> _To do_: Without the pictures, restate all of the data below word for word.

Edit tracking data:
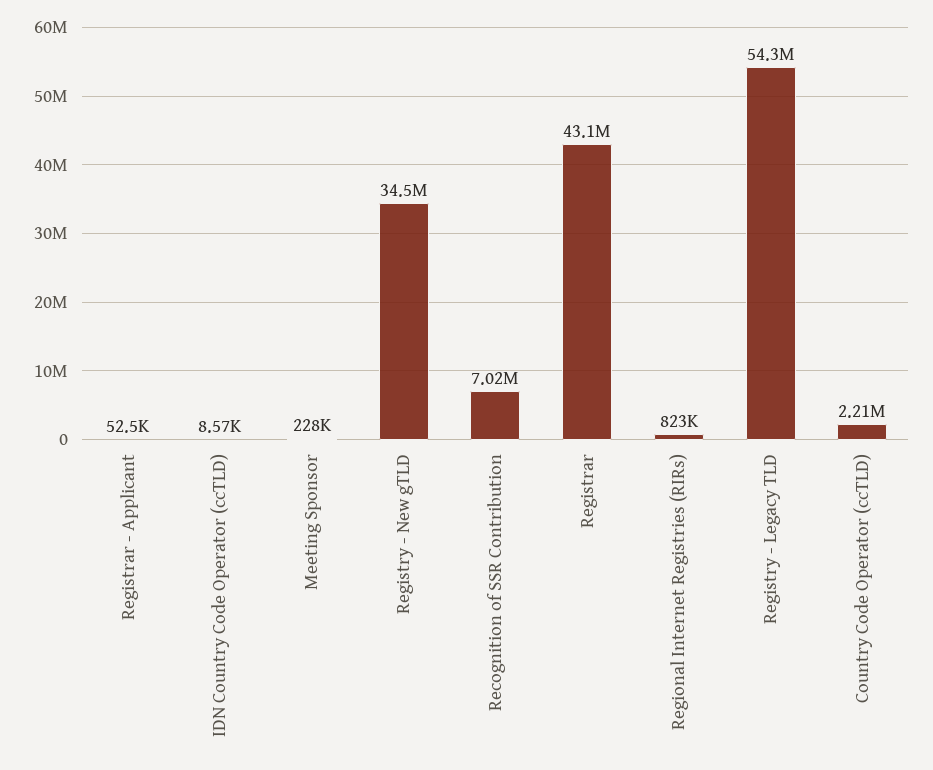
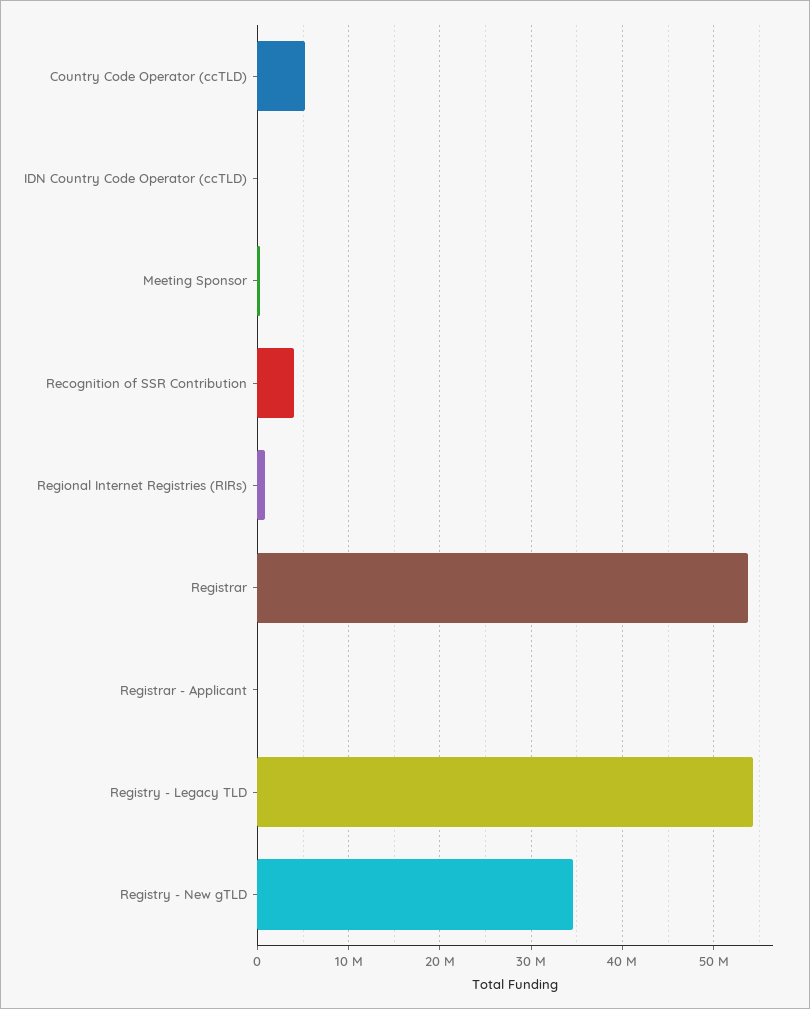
  {
    "Registrar - Applicant": 52500,
    "IDN Country Code Operator (ccTLD)": 8570,
    "Meeting Sponsor": 228000,
    "Registry - New gTLD": 34500000,
-   "Recognition of SSR Contribution": 7020000,
+   "Recognition of SSR Contribution": 4000000,
-   "Registrar": 43100000,
+   "Registrar": 54000000,
    "Regional Internet Registries (RIRs)": 823000,
    "Registry - Legacy TLD": 54300000,
-   "Country Code Operator (ccTLD)": 2210000
+   "Country Code Operator (ccTLD)": 5000000
  }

> _Task output_:
  {
    "Registrar - Applicant": 52500,
    "IDN Country Code Operator (ccTLD)": 8570,
    "Meeting Sponsor": 228000,
    "Registry - New gTLD": 34500000,
-   "Recognition of SSR Contribution": 7020000,
+   "Recognition of SSR Contribution": 4000000,
-   "Registrar": 43100000,
+   "Registrar": 54000000,
    "Regional Internet Registries (RIRs)": 823000,
    "Registry - Legacy TLD": 54300000,
-   "Country Code Operator (ccTLD)": 2210000
+   "Country Code Operator (ccTLD)": 5000000
  }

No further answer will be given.